You wish to test the following claim ($H_a$) at a significance level of alpha=0.10.
$H_o: \mu=70.4$
$H_a: \mu<70.4$
You believe the population is normally distributed and you know the standard deviation is $\sigma=7.6$, sample mean $M=69.3$ for a sample size of $n=51$.
What is the critical value for this test?
I cannot understand how to find/calculate a critical value for this test. I believe it must be based on $\alpha$, but apparently this is beyond my scope of intuition as 0.1, 0.9, 1-$\alpha$/2, etc. has not worked. Any help would be greatly provided in verbose yet simple terms. This is an intro to stats course for non-majors.
You do not give a full description of the problem and your notation is a bit sketchy. There are two plausible possibilities.
(a) The population standard deviation $\sigma = 7.6$ is known and the sample mean $\bar X = 69.3.$ Then this is a z test and the test statistic is $Z = \frac{\bar X - 70.4}{\sigma/\sqrt{n}}.$ This is a left-tailed test at the 10% level, so you will reject $H_0: \mu = 70.4$ in favor of the alternative $H_a: \mu < 70.4,$ if $Z < - 1.2816.$
Here the 'critical value' $-1.2816$ cuts 10% of the area from the lower tail of the standard normal distribution.

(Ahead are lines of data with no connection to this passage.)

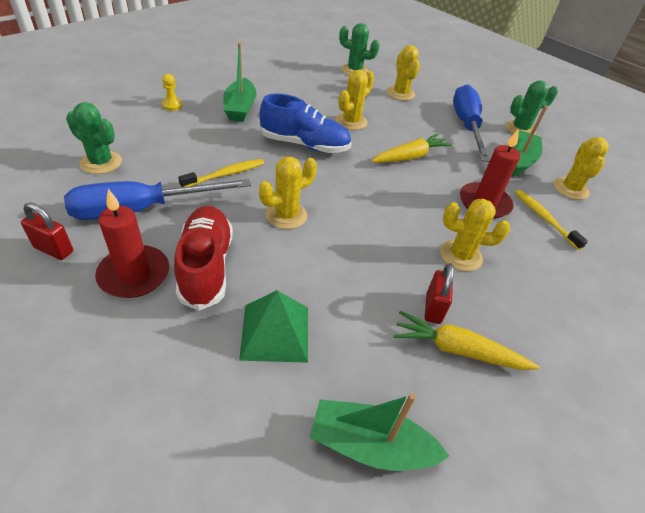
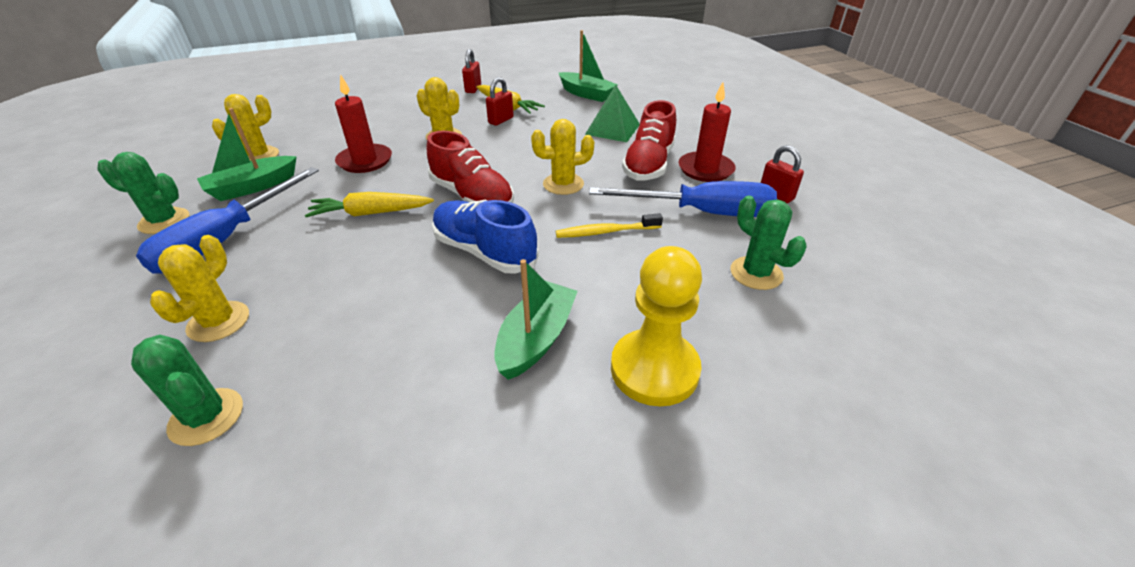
camera: 150 degrees left, 5 degrees down
yellow pawn [162,74,182,111] -> yellow pawn [611,246,702,406], size x2.41
yellow cactus [336,70,374,130] -> none
yellow toothbrush [515,190,588,250] -> none
none -> red shoe [427,131,514,203]
none -> red padlock [462,49,481,93]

You can find the critical value using software or printed normal tables. If using printed tables, you may need to find that 1.2816 cuts 10% from the upper tail of the standard normal distribution, and then use the symmetry of the normal distribution.
(b) The sample standard deviation $S = 7.6$ is used to estimate the unknown population standard deviation and the sample mean $\bar X = 69.3.$ Then this is a t test and the test statistic is $T = \frac{\bar X - 70.4}{S/\sqrt{n}}.$ This is a left-tailed test at the 10% level, so you will reject $H_0: \mu = 70.4$ in favor of the alternative $H_a: \mu < 70.4,$ if $T < -1.2987.$
Here the 'critical value' $-1.2987$ cuts 10% of the area from the lower tail of Student's t distribution with $n = 51 - 1 = 50$ degrees of freedom. You can find the critical value using software or printed normal tables. If using printed tables, you need to look on line $df= 50$ of the table of t distributions to find that 1.2987 cuts 10% from the upper tail of the distribution $\mathsf{T}(df=50),$ and then use the symmetry of the t distribution.